Life Is About Choices

    It is that time of year. The sun inches towards the southern horizon. The days getting shorter, the nights longer. It has been colder than normal. My job has me out in the cold. I dress for it as best I can, but by day's end I am chilled to the bone. The cold and dark fatigue me like nothing else. I feel worn out, exhausted, bedraggled. Like something the dog dragged in, rolled on, chewed up, and drooled all over. Yesterday was freezing and damp, a near lethal combination. After work I knew that heading straight home would be a death knell. I went to the pool, got in a solid 55 laps, then hit the jacuzzi. The hot water was my carrot on a stick for the swim: no swim, no jacuzzi. I vowed to sit in the near scalding water until I was so overheated I felt sick. It worked. I was still radiating heat when I got home.

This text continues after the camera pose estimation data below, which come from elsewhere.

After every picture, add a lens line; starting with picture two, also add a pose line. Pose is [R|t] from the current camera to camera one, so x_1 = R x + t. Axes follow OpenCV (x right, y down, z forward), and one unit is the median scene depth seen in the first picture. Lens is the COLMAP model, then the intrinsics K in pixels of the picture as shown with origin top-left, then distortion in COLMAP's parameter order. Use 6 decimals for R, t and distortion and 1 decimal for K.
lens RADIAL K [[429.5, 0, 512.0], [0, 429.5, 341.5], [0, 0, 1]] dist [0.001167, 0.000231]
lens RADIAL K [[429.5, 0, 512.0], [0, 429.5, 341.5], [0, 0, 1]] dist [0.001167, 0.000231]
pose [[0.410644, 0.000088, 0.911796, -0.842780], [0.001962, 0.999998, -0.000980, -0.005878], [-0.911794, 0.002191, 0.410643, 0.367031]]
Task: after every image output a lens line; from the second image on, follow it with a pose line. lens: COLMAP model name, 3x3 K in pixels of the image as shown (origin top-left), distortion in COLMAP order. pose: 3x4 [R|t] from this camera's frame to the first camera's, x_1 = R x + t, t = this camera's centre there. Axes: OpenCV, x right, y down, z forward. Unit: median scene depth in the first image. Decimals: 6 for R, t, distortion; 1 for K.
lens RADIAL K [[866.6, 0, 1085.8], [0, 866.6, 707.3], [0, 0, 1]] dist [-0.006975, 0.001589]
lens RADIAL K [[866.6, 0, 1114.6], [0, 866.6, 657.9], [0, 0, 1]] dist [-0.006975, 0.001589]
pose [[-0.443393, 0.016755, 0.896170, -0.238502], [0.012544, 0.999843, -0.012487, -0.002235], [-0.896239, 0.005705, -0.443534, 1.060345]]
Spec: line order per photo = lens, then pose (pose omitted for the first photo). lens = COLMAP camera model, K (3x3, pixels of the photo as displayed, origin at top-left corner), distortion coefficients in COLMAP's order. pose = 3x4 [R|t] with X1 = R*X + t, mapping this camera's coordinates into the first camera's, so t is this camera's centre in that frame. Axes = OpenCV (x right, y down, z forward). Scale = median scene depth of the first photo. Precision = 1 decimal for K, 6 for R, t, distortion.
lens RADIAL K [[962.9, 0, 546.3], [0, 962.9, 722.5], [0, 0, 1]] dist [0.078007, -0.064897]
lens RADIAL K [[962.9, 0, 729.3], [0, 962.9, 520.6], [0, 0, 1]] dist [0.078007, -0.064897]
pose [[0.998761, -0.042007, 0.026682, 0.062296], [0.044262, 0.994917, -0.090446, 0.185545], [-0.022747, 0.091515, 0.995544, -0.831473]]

    Nevertheless, the cold, dark, grey days make it hard for me to function. All I wanted to do today was huddle around a space heater, stoke the woodstove, and drink copious amounts of hot beverage. Yes, I did do too much of that. But I managed to get in a decent 2 hour workout of cycling, legwork, and Yoga before making myself a gigantic lunch.
    I needed to get outside, I had a roof to fix for a friend, and at least it wasn't raining, yet. Finally, I bundled up and headed out. I was surprised at how temperate it felt, at least in comparison to the last few days. My mood elevated immediately. The roof repair was quick, and just enough to get my circulation moving and my spirit elevated. I shuffled some of my salvaged building materials, taking stock, pondering projects, talking to myself. "Hey, where did those windows come from? I don't remember getting windows..." and my mind is off building a greenhouse. I tidied up for a few minutes, and then in typical ADD/OCD manner I was on my knees setting more stone and brick for my patio. Funny how my focus narrows when I am working on something that interests me. Raking leaves? Not so much. Playing with rocks? Hellz yeah.
    Working on fitting together a mix of field stone, river rock, brick, and tile reinforces a few things I already know about myself: I love making cool shit; I love surrounding myself with beautiful things that bring me joy; when I am working on something that fascinates me I cannot pull my attention away, or do anything else with any kind of focus; and finally, I am absolutely incapable of making a random design. That last point actually makes me laugh at myself. Try as I might, I cannot do random. I have to organize things into some kind of pattern, even if it is abstract, I have to see a pattern. I worked on my patio until it was almost dark, then had to pull myself away to get firewood in for the evening.
    This time of year I have two choices. I can force myself to be active, functional, and creative. Or I can sleep too much, get fat, and have to rely on a little, pink pill to keep my mind from climbing on the hamster wheel of depression and anxiety. Even if I am spending a bit more time huddled around a heater, swaddled in a dog hair covered, oversized, polar fleece bathrobe, binge watching episode of Poirot on Netflix, and sucking down vast quantities of tea or black coffee, I am still not relying on that pink pill. I don't plan on needing them, though I have a stash on hand (just in case).
    Life is about choices. "Everything in your life is a reflection of a choice you have made. If you want a different result, make a different choice." I choose active, functional, and creative, with maybe a bit of heater hugging, tea drinking tossed into the seasonal mix. My life. My choice.